## Begin GIVEN RECORDS

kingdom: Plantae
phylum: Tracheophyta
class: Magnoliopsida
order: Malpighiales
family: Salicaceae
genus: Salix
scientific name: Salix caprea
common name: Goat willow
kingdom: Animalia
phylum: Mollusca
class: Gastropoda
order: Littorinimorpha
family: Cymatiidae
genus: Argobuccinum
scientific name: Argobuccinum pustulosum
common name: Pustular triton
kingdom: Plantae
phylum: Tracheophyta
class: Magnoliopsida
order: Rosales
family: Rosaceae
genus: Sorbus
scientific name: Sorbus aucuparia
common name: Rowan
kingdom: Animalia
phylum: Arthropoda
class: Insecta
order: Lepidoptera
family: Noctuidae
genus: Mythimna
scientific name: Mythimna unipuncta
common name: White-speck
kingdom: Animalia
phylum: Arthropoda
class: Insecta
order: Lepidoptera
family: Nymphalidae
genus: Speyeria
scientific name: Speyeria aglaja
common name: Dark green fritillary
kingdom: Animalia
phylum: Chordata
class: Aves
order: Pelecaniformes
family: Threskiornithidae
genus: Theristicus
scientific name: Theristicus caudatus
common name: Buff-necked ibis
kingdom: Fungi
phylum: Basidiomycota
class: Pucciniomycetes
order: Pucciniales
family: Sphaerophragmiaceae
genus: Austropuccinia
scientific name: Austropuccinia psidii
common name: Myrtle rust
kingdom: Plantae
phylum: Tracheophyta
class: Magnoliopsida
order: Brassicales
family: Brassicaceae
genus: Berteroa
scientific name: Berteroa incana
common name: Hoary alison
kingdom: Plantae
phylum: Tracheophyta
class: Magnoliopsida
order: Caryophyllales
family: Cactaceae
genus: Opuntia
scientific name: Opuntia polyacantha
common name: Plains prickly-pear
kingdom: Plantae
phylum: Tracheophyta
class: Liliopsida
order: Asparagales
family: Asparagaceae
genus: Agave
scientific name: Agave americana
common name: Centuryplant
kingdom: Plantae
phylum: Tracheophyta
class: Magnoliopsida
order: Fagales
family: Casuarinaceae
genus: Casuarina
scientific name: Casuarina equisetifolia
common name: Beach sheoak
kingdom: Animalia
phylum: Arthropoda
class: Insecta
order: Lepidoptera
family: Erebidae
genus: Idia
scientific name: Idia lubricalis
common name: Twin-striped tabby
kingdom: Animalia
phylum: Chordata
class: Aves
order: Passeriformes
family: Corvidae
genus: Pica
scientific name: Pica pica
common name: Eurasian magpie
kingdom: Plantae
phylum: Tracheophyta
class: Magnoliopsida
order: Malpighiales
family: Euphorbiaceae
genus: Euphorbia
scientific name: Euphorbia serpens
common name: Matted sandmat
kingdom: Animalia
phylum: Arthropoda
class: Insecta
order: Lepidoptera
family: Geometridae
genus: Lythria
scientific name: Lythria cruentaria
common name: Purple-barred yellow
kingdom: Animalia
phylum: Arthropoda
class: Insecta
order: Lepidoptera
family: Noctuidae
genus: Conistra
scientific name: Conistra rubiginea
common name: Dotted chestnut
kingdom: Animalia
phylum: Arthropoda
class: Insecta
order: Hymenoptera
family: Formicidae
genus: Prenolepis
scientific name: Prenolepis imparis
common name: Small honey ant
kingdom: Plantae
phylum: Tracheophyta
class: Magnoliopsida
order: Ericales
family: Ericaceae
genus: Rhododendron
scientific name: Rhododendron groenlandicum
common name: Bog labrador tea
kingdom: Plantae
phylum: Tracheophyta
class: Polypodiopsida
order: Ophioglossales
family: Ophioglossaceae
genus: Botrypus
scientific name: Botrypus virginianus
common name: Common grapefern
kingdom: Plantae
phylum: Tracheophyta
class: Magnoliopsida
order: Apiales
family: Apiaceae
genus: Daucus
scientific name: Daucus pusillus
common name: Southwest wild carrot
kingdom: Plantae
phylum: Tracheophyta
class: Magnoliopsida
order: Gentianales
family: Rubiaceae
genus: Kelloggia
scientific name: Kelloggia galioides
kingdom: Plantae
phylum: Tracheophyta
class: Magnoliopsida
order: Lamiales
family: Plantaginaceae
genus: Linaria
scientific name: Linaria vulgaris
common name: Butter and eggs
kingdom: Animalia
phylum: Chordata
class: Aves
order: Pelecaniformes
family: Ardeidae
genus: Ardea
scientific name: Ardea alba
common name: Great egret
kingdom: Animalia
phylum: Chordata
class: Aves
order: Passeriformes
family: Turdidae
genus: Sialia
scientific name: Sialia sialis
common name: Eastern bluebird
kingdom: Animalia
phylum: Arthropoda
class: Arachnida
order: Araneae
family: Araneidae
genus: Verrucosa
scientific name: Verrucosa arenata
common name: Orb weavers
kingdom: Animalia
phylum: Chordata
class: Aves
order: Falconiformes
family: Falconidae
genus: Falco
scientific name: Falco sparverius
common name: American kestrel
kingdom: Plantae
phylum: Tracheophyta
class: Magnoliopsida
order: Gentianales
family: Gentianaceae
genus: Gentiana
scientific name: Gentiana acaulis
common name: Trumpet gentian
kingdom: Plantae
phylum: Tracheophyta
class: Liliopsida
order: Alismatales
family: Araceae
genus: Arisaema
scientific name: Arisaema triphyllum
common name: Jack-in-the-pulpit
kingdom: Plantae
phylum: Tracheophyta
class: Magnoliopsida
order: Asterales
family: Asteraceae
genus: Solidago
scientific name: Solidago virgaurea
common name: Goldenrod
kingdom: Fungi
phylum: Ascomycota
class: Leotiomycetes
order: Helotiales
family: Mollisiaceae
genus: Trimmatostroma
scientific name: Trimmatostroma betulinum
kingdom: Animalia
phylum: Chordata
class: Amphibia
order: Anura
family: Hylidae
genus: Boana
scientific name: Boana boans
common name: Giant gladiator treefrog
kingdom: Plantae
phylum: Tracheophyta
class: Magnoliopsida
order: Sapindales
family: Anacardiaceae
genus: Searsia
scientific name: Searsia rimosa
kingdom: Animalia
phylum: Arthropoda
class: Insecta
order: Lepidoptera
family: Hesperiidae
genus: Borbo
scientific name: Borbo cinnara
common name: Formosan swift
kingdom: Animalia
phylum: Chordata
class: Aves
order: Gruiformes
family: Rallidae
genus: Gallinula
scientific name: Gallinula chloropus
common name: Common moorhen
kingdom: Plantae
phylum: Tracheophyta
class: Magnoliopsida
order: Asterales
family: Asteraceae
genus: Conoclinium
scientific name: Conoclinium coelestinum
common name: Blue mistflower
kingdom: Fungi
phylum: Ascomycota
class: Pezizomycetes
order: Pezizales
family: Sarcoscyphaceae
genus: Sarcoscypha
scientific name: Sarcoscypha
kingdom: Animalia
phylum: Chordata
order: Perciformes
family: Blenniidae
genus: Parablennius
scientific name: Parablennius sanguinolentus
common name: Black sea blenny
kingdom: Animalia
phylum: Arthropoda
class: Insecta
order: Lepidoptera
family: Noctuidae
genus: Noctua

## End GIVEN RECORDS

_PROBLEM TO WORK ON_.
Rewrite every line of the listing above as a numbered list, with blank lines left out.

_SOLUTION FOR THIS TASK_.
1. kingdom: Plantae
2. phylum: Tracheophyta
3. class: Magnoliopsida
4. order: Malpighiales
5. family: Salicaceae
6. genus: Salix
7. scientific name: Salix caprea
8. common name: Goat willow
9. kingdom: Animalia
10. phylum: Mollusca
11. class: Gastropoda
12. order: Littorinimorpha
13. family: Cymatiidae
14. genus: Argobuccinum
15. scientific name: Argobuccinum pustulosum
16. common name: Pustular triton
17. kingdom: Plantae
18. phylum: Tracheophyta
19. class: Magnoliopsida
20. order: Rosales
21. family: Rosaceae
22. genus: Sorbus
23. scientific name: Sorbus aucuparia
24. common name: Rowan
25. kingdom: Animalia
26. phylum: Arthropoda
27. class: Insecta
28. order: Lepidoptera
29. family: Noctuidae
30. genus: Mythimna
31. scientific name: Mythimna unipuncta
32. common name: White-speck
33. kingdom: Animalia
34. phylum: Arthropoda
35. class: Insecta
36. order: Lepidoptera
37. family: Nymphalidae
38. genus: Speyeria
39. scientific name: Speyeria aglaja
40. common name: Dark green fritillary
41. kingdom: Animalia
42. phylum: Chordata
43. class: Aves
44. order: Pelecaniformes
45. family: Threskiornithidae
46. genus: Theristicus
47. scientific name: Theristicus caudatus
48. common name: Buff-necked ibis
49. kingdom: Fungi
50. phylum: Basidiomycota
51. class: Pucciniomycetes
52. order: Pucciniales
53. family: Sphaerophragmiaceae
54. genus: Austropuccinia
55. scientific name: Austropuccinia psidii
56. common name: Myrtle rust
57. kingdom: Plantae
58. phylum: Tracheophyta
59. class: Magnoliopsida
60. order: Brassicales
61. family: Brassicaceae
62. genus: Berteroa
63. scientific name: Berteroa incana
64. common name: Hoary alison
65. kingdom: Plantae
66. phylum: Tracheophyta
67. class: Magnoliopsida
68. order: Caryophyllales
69. family: Cactaceae
70. genus: Opuntia
71. scientific name: Opuntia polyacantha
72. common name: Plains prickly-pear
73. kingdom: Plantae
74. phylum: Tracheophyta
75. class: Liliopsida
76. order: Asparagales
77. family: Asparagaceae
78. genus: Agave
79. scientific name: Agave americana
80. common name: Centuryplant
81. kingdom: Plantae
82. phylum: Tracheophyta
83. class: Magnoliopsida
84. order: Fagales
85. family: Casuarinaceae
86. genus: Casuarina
87. scientific name: Casuarina equisetifolia
88. common name: Beach sheoak
89. kingdom: Animalia
90. phylum: Arthropoda
91. class: Insecta
92. order: Lepidoptera
93. family: Erebidae
94. genus: Idia
95. scientific name: Idia lubricalis
96. common name: Twin-striped tabby
97. kingdom: Animalia
98. phylum: Chordata
99. class: Aves
100. order: Passeriformes
101. family: Corvidae
102. genus: Pica
103. scientific name: Pica pica
104. common name: Eurasian magpie
105. kingdom: Plantae
106. phylum: Tracheophyta
107. class: Magnoliopsida
108. order: Malpighiales
109. family: Euphorbiaceae
110. genus: Euphorbia
111. scientific name: Euphorbia serpens
112. common name: Matted sandmat
113. kingdom: Animalia
114. phylum: Arthropoda
115. class: Insecta
116. order: Lepidoptera
117. family: Geometridae
118. genus: Lythria
119. scientific name: Lythria cruentaria
120. common name: Purple-barred yellow
121. kingdom: Animalia
122. phylum: Arthropoda
123. class: Insecta
124. order: Lepidoptera
125. family: Noctuidae
126. genus: Conistra
127. scientific name: Conistra rubiginea
128. common name: Dotted chestnut
129. kingdom: Animalia
130. phylum: Arthropoda
131. class: Insecta
132. order: Hymenoptera
133. family: Formicidae
134. genus: Prenolepis
135. scientific name: Prenolepis imparis
136. common name: Small honey ant
137. kingdom: Plantae
138. phylum: Tracheophyta
139. class: Magnoliopsida
140. order: Ericales
141. family: Ericaceae
142. genus: Rhododendron
143. scientific name: Rhododendron groenlandicum
144. common name: Bog labrador tea
145. kingdom: Plantae
146. phylum: Tracheophyta
147. class: Polypodiopsida
148. order: Ophioglossales
149. family: Ophioglossaceae
150. genus: Botrypus
151. scientific name: Botrypus virginianus
152. common name: Common grapefern
153. kingdom: Plantae
154. phylum: Tracheophyta
155. class: Magnoliopsida
156. order: Apiales
157. family: Apiaceae
158. genus: Daucus
159. scientific name: Daucus pusillus
160. common name: Southwest wild carrot
161. kingdom: Plantae
162. phylum: Tracheophyta
163. class: Magnoliopsida
164. order: Gentianales
165. family: Rubiaceae
166. genus: Kelloggia
167. scientific name: Kelloggia galioides
168. kingdom: Plantae
169. phylum: Tracheophyta
170. class: Magnoliopsida
171. order: Lamiales
172. family: Plantaginaceae
173. genus: Linaria
174. scientific name: Linaria vulgaris
175. common name: Butter and eggs
176. kingdom: Animalia
177. phylum: Chordata
178. class: Aves
179. order: Pelecaniformes
180. family: Ardeidae
181. genus: Ardea
182. scientific name: Ardea alba
183. common name: Great egret
184. kingdom: Animalia
185. phylum: Chordata
186. class: Aves
187. order: Passeriformes
188. family: Turdidae
189. genus: Sialia
190. scientific name: Sialia sialis
191. common name: Eastern bluebird
192. kingdom: Animalia
193. phylum: Arthropoda
194. class: Arachnida
195. order: Araneae
196. family: Araneidae
197. genus: Verrucosa
198. scientific name: Verrucosa arenata
199. common name: Orb weavers
200. kingdom: Animalia
201. phylum: Chordata
202. class: Aves
203. order: Falconiformes
204. family: Falconidae
205. genus: Falco
206. scientific name: Falco sparverius
207. common name: American kestrel
208. kingdom: Plantae
209. phylum: Tracheophyta
210. class: Magnoliopsida
211. order: Gentianales
212. family: Gentianaceae
213. genus: Gentiana
214. scientific name: Gentiana acaulis
215. common name: Trumpet gentian
216. kingdom: Plantae
217. phylum: Tracheophyta
218. class: Liliopsida
219. order: Alismatales
220. family: Araceae
221. genus: Arisaema
222. scientific name: Arisaema triphyllum
223. common name: Jack-in-the-pulpit
224. kingdom: Plantae
225. phylum: Tracheophyta
226. class: Magnoliopsida
227. order: Asterales
228. family: Asteraceae
229. genus: Solidago
230. scientific name: Solidago virgaurea
231. common name: Goldenrod
232. kingdom: Fungi
233. phylum: Ascomycota
234. class: Leotiomycetes
235. order: Helotiales
236. family: Mollisiaceae
237. genus: Trimmatostroma
238. scientific name: Trimmatostroma betulinum
239. kingdom: Animalia
240. phylum: Chordata
241. class: Amphibia
242. order: Anura
243. family: Hylidae
244. genus: Boana
245. scientific name: Boana boans
246. common name: Giant gladiator treefrog
247. kingdom: Plantae
248. phylum: Tracheophyta
249. class: Magnoliopsida
250. order: Sapindales
251. family: Anacardiaceae
252. genus: Searsia
253. scientific name: Searsia rimosa
254. kingdom: Animalia
255. phylum: Arthropoda
256. class: Insecta
257. order: Lepidoptera
258. family: Hesperiidae
259. genus: Borbo
260. scientific name: Borbo cinnara
261. common name: Formosan swift
262. kingdom: Animalia
263. phylum: Chordata
264. class: Aves
265. order: Gruiformes
266. family: Rallidae
267. genus: Gallinula
268. scientific name: Gallinula chloropus
269. common name: Common moorhen
270. kingdom: Plantae
271. phylum: Tracheophyta
272. class: Magnoliopsida
273. order: Asterales
274. family: Asteraceae
275. genus: Conoclinium
276. scientific name: Conoclinium coelestinum
277. common name: Blue mistflower
278. kingdom: Fungi
279. phylum: Ascomycota
280. class: Pezizomycetes
281. order: Pezizales
282. family: Sarcoscyphaceae
283. genus: Sarcoscypha
284. scientific name: Sarcoscypha
285. kingdom: Animalia
286. phylum: Chordata
287. order: Perciformes
288. family: Blenniidae
289. genus: Parablennius
290. scientific name: Parablennius sanguinolentus
291. common name: Black sea blenny
292. kingdom: Animalia
293. phylum: Arthropoda
294. class: Insecta
295. order: Lepidoptera
296. family: Noctuidae
297. genus: Noctua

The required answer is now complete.